=== Task ===
Leaving the pictures aside, restate all of the data exactly.

(Dataset entries)
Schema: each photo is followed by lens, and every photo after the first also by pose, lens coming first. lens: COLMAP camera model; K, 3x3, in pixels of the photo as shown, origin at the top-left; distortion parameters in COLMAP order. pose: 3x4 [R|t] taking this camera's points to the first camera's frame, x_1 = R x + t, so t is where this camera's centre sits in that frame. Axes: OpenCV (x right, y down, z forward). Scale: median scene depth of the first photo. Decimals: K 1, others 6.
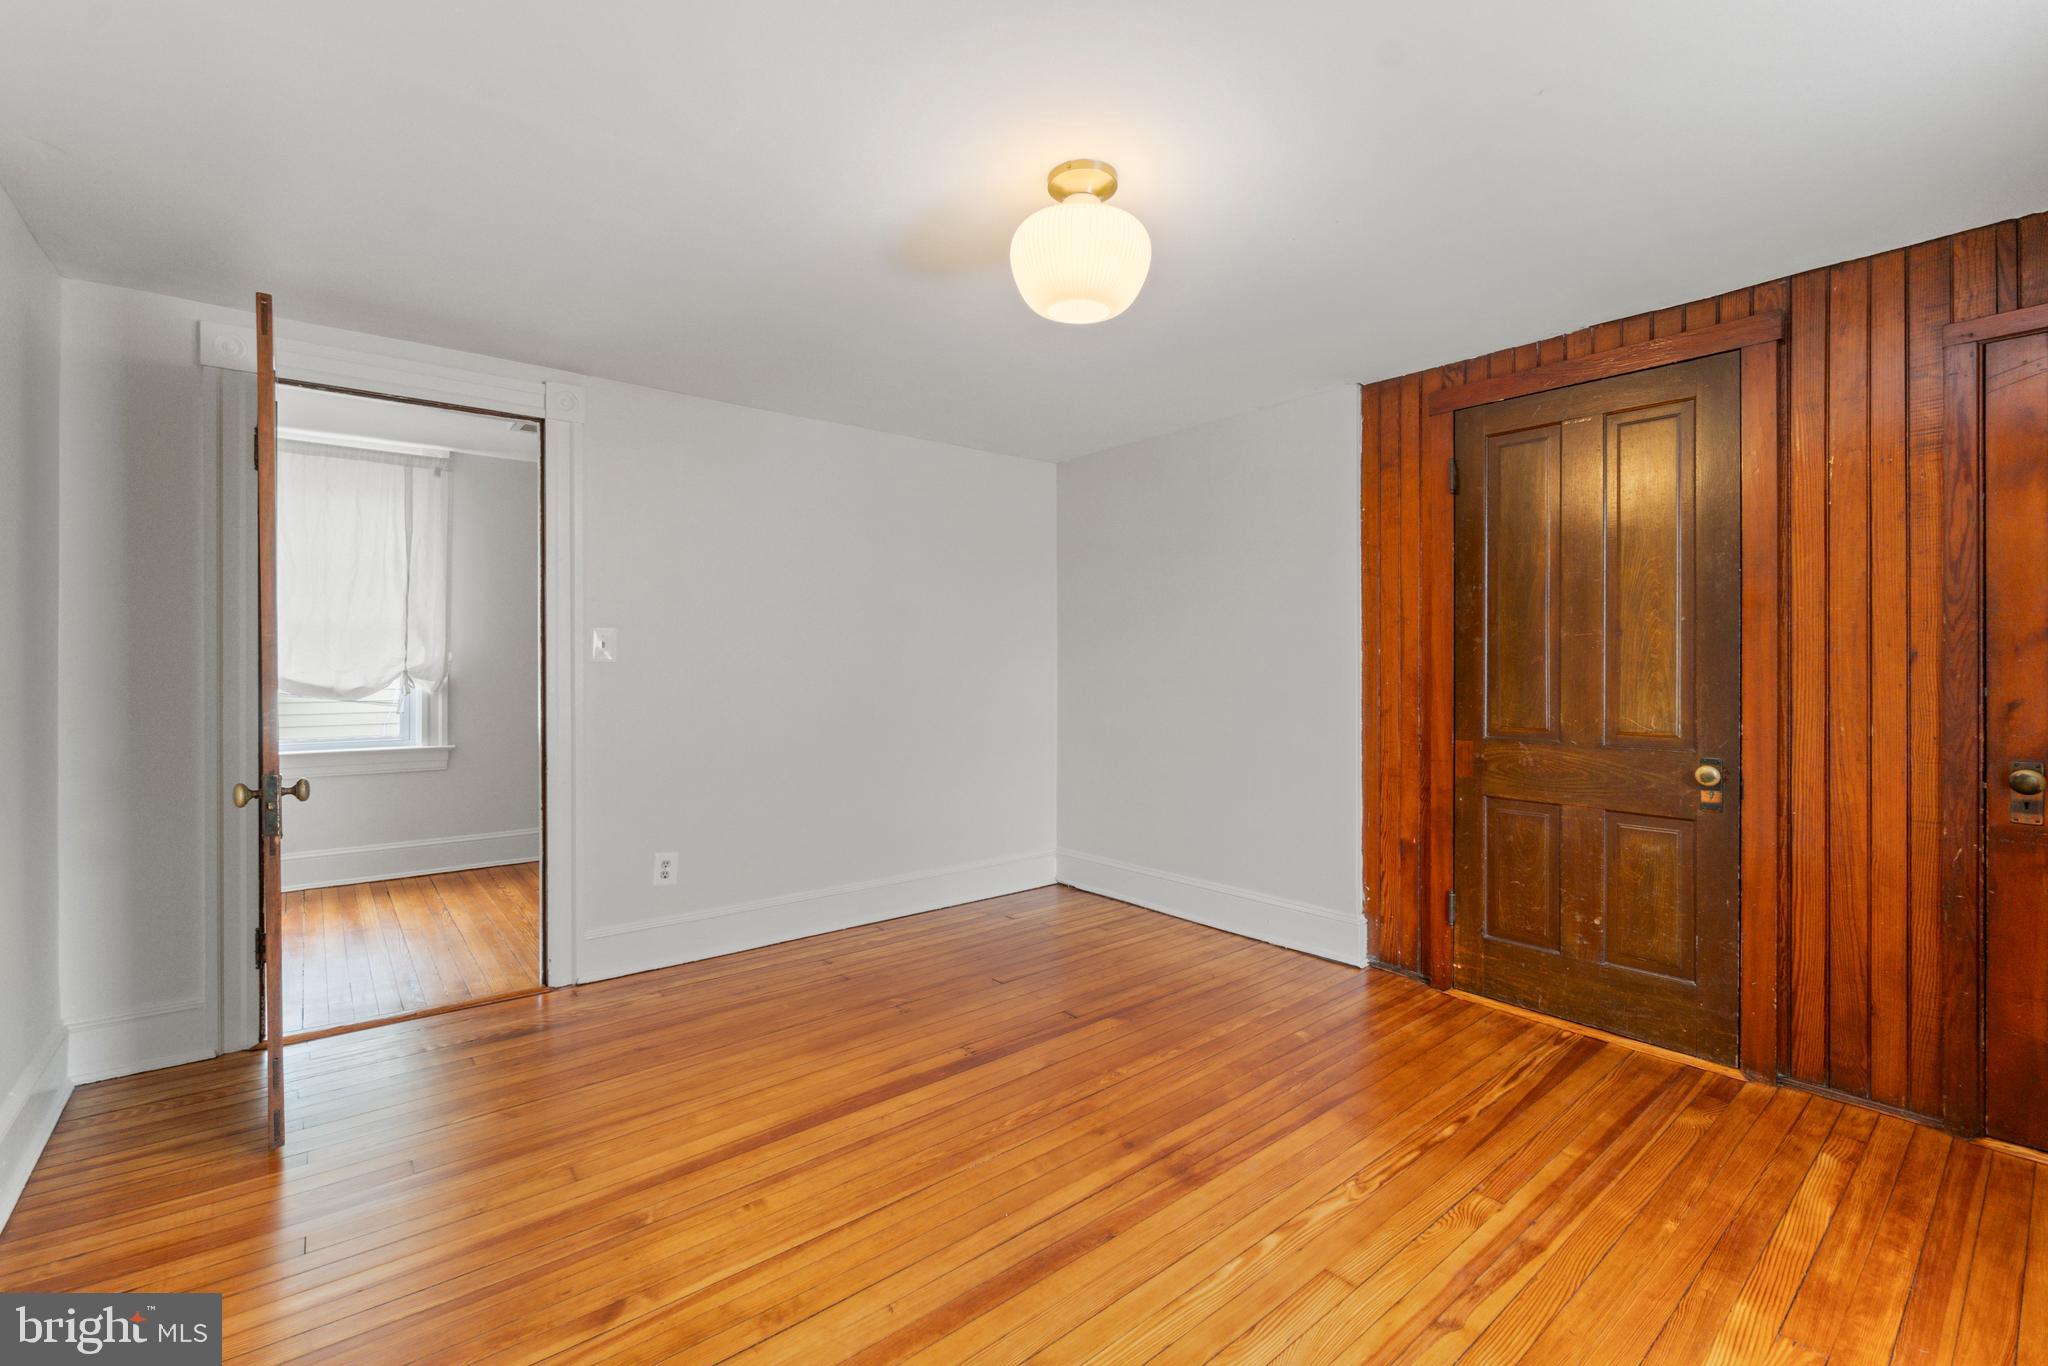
lens RADIAL K [[897.5, 0, 1030.1], [0, 897.5, 673.7], [0, 0, 1]] dist [-0.001686, 0.000071]
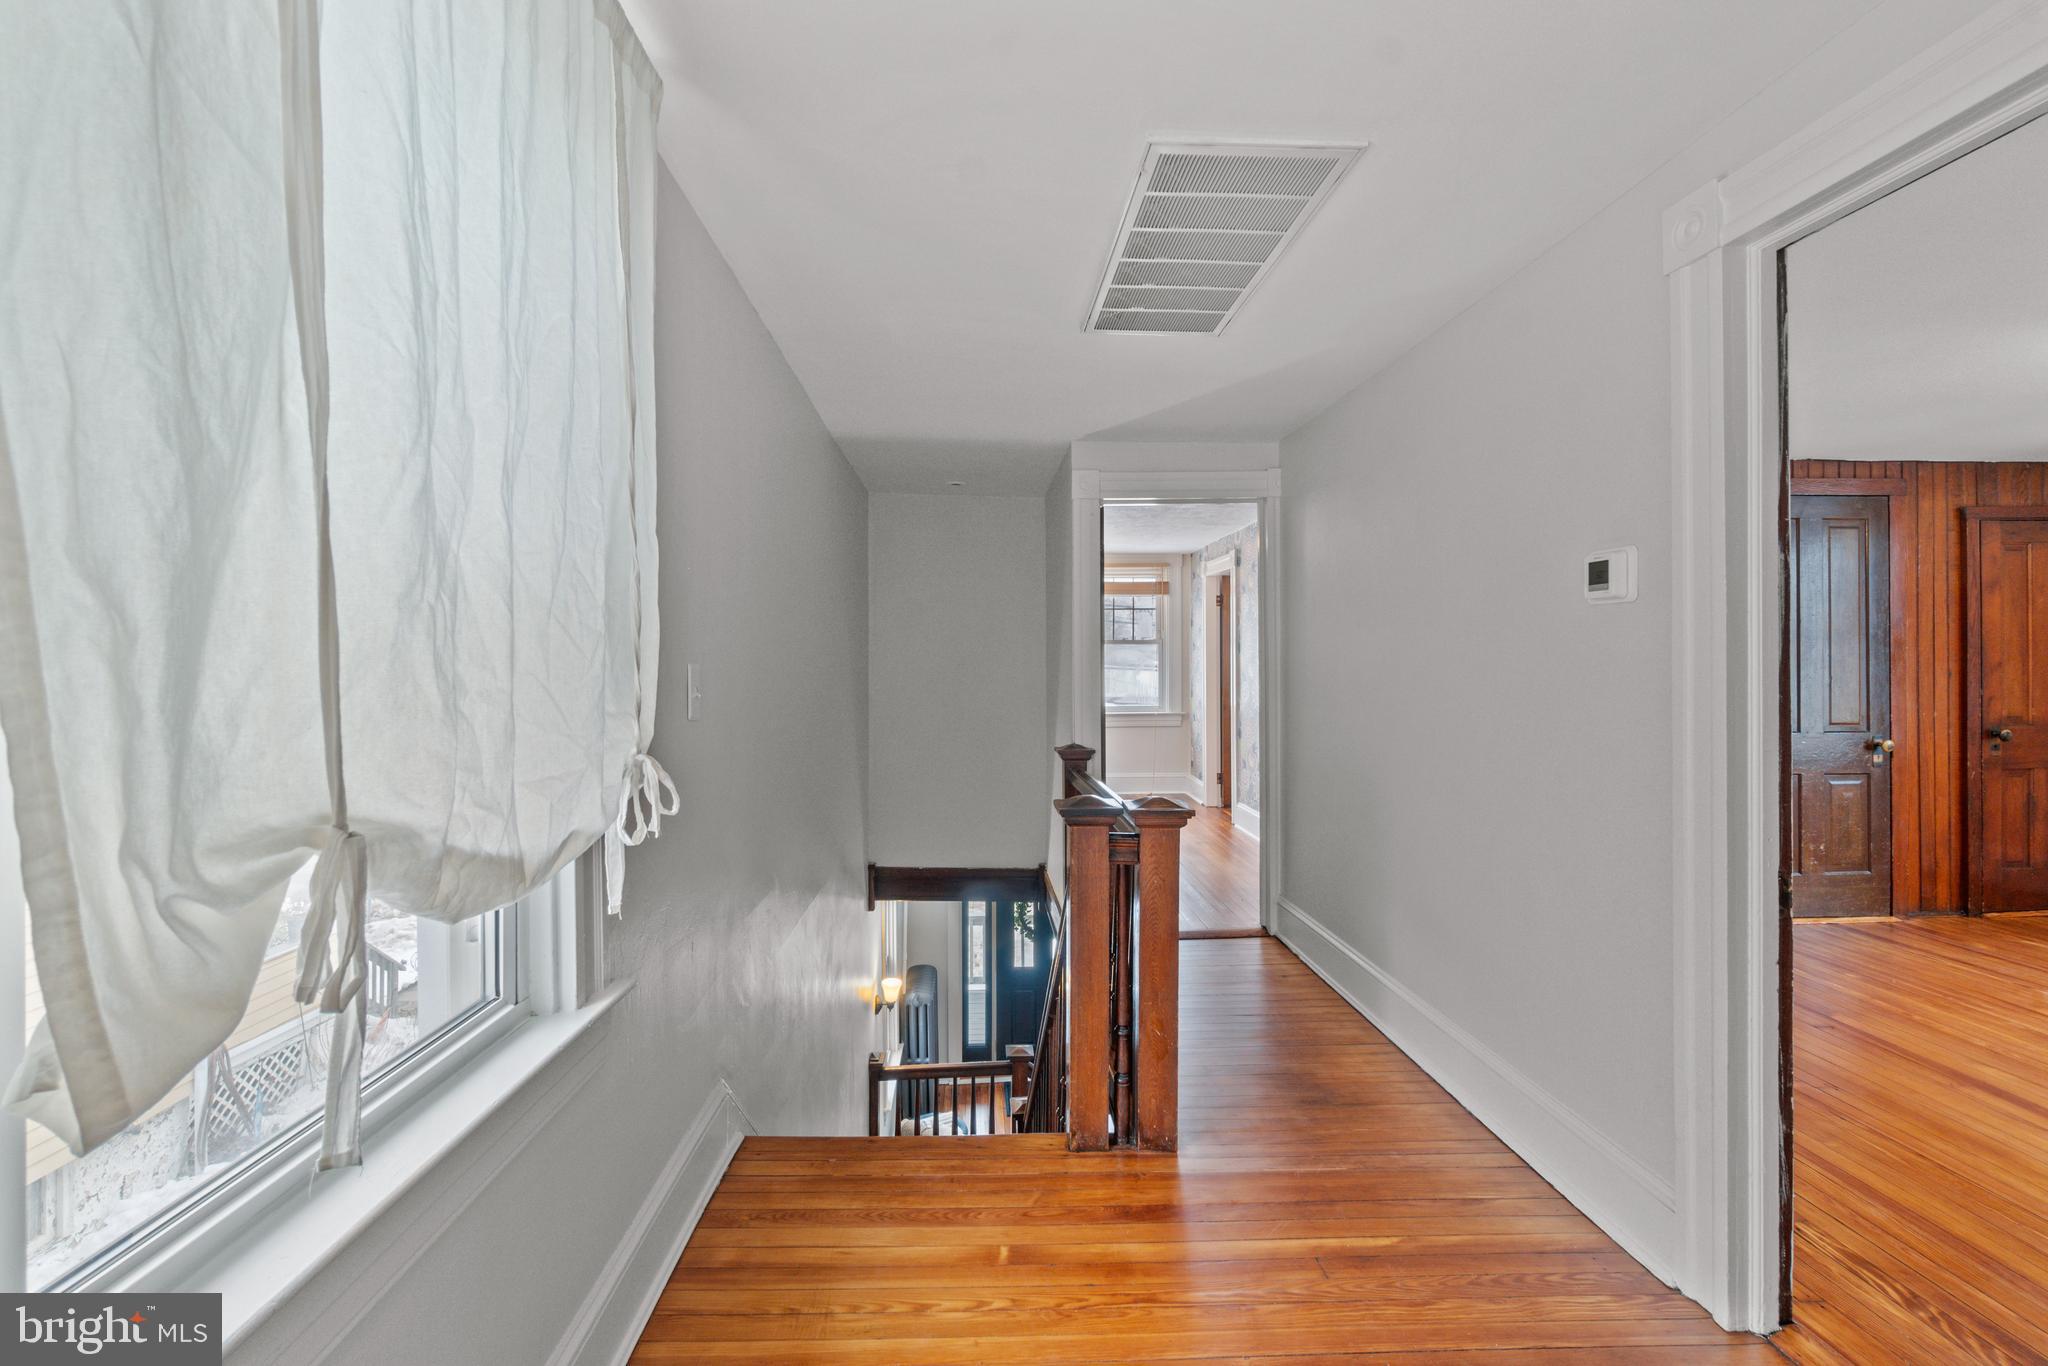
lens RADIAL K [[880.8, 0, 1018.9], [0, 880.8, 659.7], [0, 0, 1]] dist [-0.003481, -0.000514]
pose [[0.606704, -0.000792, 0.794927, -1.460243], [0.017096, 0.999781, -0.012053, -0.052014], [-0.794744, 0.020903, 0.606585, 1.229144]]
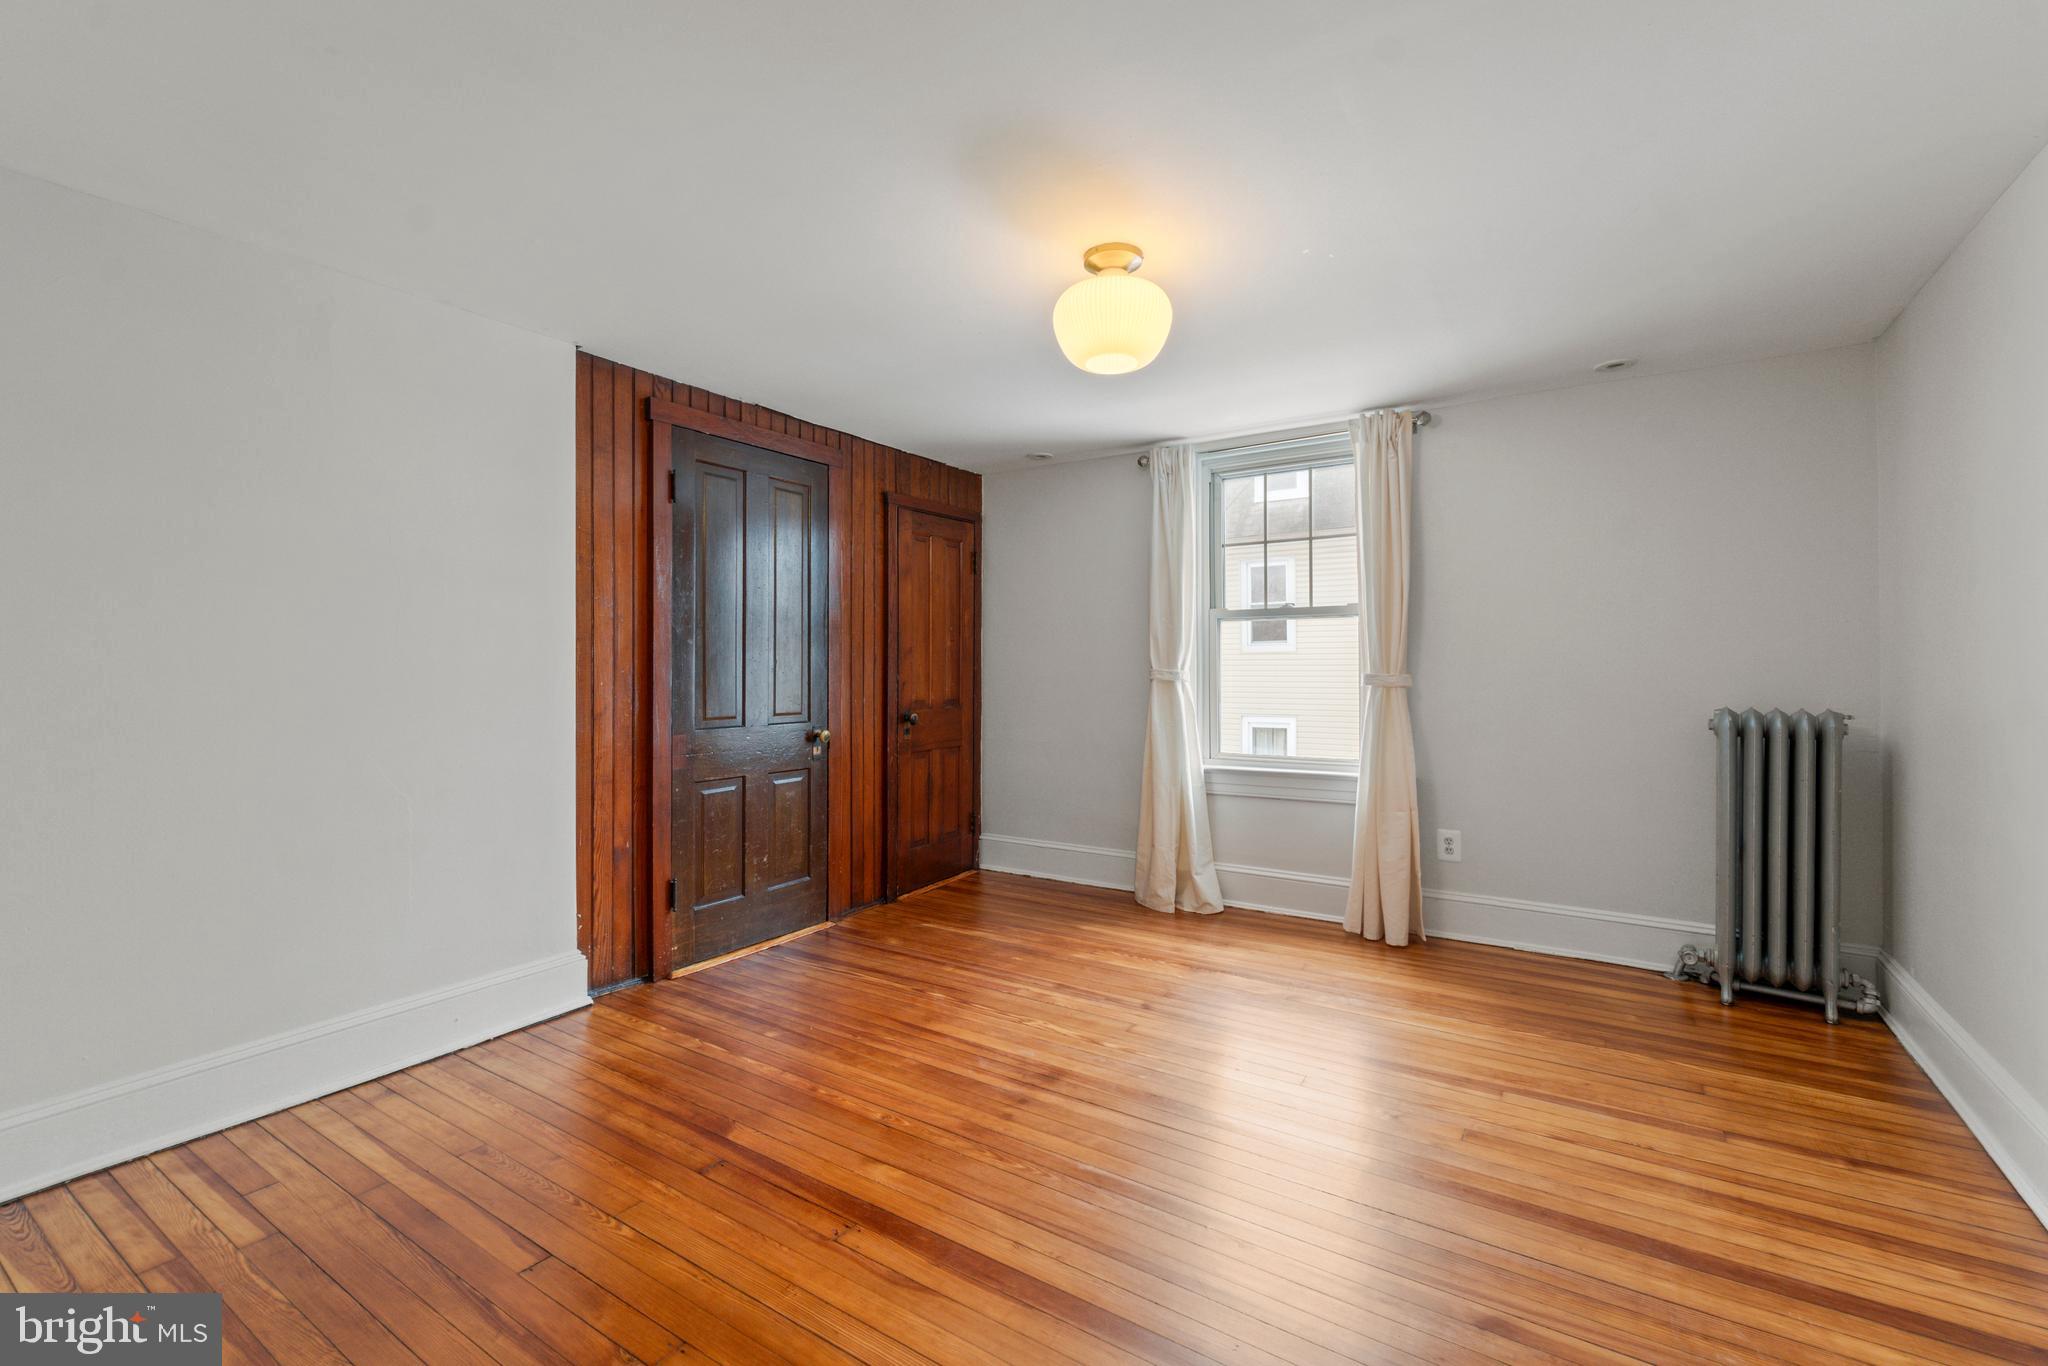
lens RADIAL K [[880.8, 0, 1018.9], [0, 880.8, 659.7], [0, 0, 1]] dist [-0.003481, -0.000514]
pose [[-0.290425, 0.007294, 0.956870, -0.745358], [0.014150, 0.999894, -0.003327, -0.006360], [-0.956793, 0.012574, -0.290498, 1.062873]]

=== Written solution ===
Schema: each photo is followed by lens, and every photo after the first also by pose, lens coming first. lens: COLMAP camera model; K, 3x3, in pixels of the photo as shown, origin at the top-left; distortion parameters in COLMAP order. pose: 3x4 [R|t] taking this camera's points to the first camera's frame, x_1 = R x + t, so t is where this camera's centre sits in that frame. Axes: OpenCV (x right, y down, z forward). Scale: median scene depth of the first photo. Decimals: K 1, others 6.
lens RADIAL K [[897.5, 0, 1030.1], [0, 897.5, 673.7], [0, 0, 1]] dist [-0.001686, 0.000071]
lens RADIAL K [[880.8, 0, 1018.9], [0, 880.8, 659.7], [0, 0, 1]] dist [-0.003481, -0.000514]
pose [[0.606704, -0.000792, 0.794927, -1.460243], [0.017096, 0.999781, -0.012053, -0.052014], [-0.794744, 0.020903, 0.606585, 1.229144]]
lens RADIAL K [[880.8, 0, 1018.9], [0, 880.8, 659.7], [0, 0, 1]] dist [-0.003481, -0.000514]
pose [[-0.290425, 0.007294, 0.956870, -0.745358], [0.014150, 0.999894, -0.003327, -0.006360], [-0.956793, 0.012574, -0.290498, 1.062873]]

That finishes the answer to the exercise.